Most vitamin D3 forms come from fish oil or lanolin (the oil found in sheep’s wool). Vegan alternatives are vitamin D2, which is plant-based, and vegan sourced D3 that comes from lichen plant species that lives in algae.

5. B12

Vitamin B12 is produced by bacteria that live in the soil and is then eaten by animals. Most available sources of B12 found in foods and supplements come from animal sources. To avoid these, make sure to buy exclusively vegan products and brands to get your B12. These are directly sourced from bacteria cultures.

6. Bee pollen

Bee pollen is an energy supplement that comes from pollen mixed with bees digestive enzymes. Bees need it to survive as a food source for the baby bees. It keeps the hive going.

7. Joint pain

Some of the biggest names in healing, joint pain relief and arthritis treatment, unfortunately, aren’t typically vegan.

Chondroitin – found in the fluid around cartilage mainly from cows or sharks.

Glucosamine – mostly animal sourced from the shells of shellfish. Vegan glucosamine from corn fermentation is also available, so check your labels and use only vegan sources.

Collagen – comes from animal bones, skin and connective tissues so stay clear of collagen products. Vegan collagen building supplements are available that help your body build its own collagen. 

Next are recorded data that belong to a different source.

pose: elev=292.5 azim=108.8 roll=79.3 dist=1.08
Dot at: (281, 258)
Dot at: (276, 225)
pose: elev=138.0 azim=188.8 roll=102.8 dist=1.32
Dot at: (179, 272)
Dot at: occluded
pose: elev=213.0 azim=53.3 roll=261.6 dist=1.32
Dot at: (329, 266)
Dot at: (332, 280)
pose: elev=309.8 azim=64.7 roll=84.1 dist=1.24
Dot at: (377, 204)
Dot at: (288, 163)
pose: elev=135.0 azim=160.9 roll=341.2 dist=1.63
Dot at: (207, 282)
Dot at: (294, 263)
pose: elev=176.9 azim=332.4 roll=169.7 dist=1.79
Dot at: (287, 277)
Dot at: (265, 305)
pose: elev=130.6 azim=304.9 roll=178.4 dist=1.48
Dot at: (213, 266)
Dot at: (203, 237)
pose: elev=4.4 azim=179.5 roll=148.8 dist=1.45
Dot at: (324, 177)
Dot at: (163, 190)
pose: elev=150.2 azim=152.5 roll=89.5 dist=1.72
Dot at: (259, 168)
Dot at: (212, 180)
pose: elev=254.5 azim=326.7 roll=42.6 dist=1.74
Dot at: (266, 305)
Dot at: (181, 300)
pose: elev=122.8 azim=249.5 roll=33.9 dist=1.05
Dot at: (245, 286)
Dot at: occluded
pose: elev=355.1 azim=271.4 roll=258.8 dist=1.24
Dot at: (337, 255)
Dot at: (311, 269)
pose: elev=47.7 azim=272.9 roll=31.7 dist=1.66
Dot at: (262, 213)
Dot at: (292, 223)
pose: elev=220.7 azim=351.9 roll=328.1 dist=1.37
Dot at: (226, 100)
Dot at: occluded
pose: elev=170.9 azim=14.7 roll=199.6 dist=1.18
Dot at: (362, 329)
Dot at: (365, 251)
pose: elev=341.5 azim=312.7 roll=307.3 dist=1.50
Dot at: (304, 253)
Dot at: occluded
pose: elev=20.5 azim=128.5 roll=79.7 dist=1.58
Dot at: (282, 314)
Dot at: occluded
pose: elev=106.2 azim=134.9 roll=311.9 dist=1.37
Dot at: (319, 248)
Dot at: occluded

Hyaluronic acid – animal sources come from the eyeballs of cows and horses, as well as the comb of chickens. It also comes from plant sources and yeast fermentation.

8. Fillers

A number of these ingredients seem like harmless fillers or additives, included in your vitamins for a variety of uses, but beware, many are animal based. Others come in both vegan and animal forms, so be sure to read your labels carefully.

Carmine (Cochineal) – ground up beetles used to give products red coloring.

Gelatin – made from the animal skin, bones and hooves. Used as the coating in most capsules and as a thickener in gels. If you are using vitamins in capsule form, make sure they are vegetable capsules instead.

Glycerin – either from animal fat or vegetable oil, glycerin is often added to products as a preservative and sweetener. Check the ingredient sources to make sure that it is plant based.

Caprylic Acid – typically animal sourced from milk. It’s used as a filler or coating. Vegetable sources of caprylic acid from coconut and palm oil are also available.

These are a few of the most common hidden animal ingredients, but unfortunately, there are many more. Just remember to read your labels and when in doubt, make Google your best friend. Ask questions.

Being vegan is about doing the best you can, getting more information as you go, looking for information, and making changes to continue to fit your ethics as you learn.

Take it in stride. Do your research. And, live in health and wellness.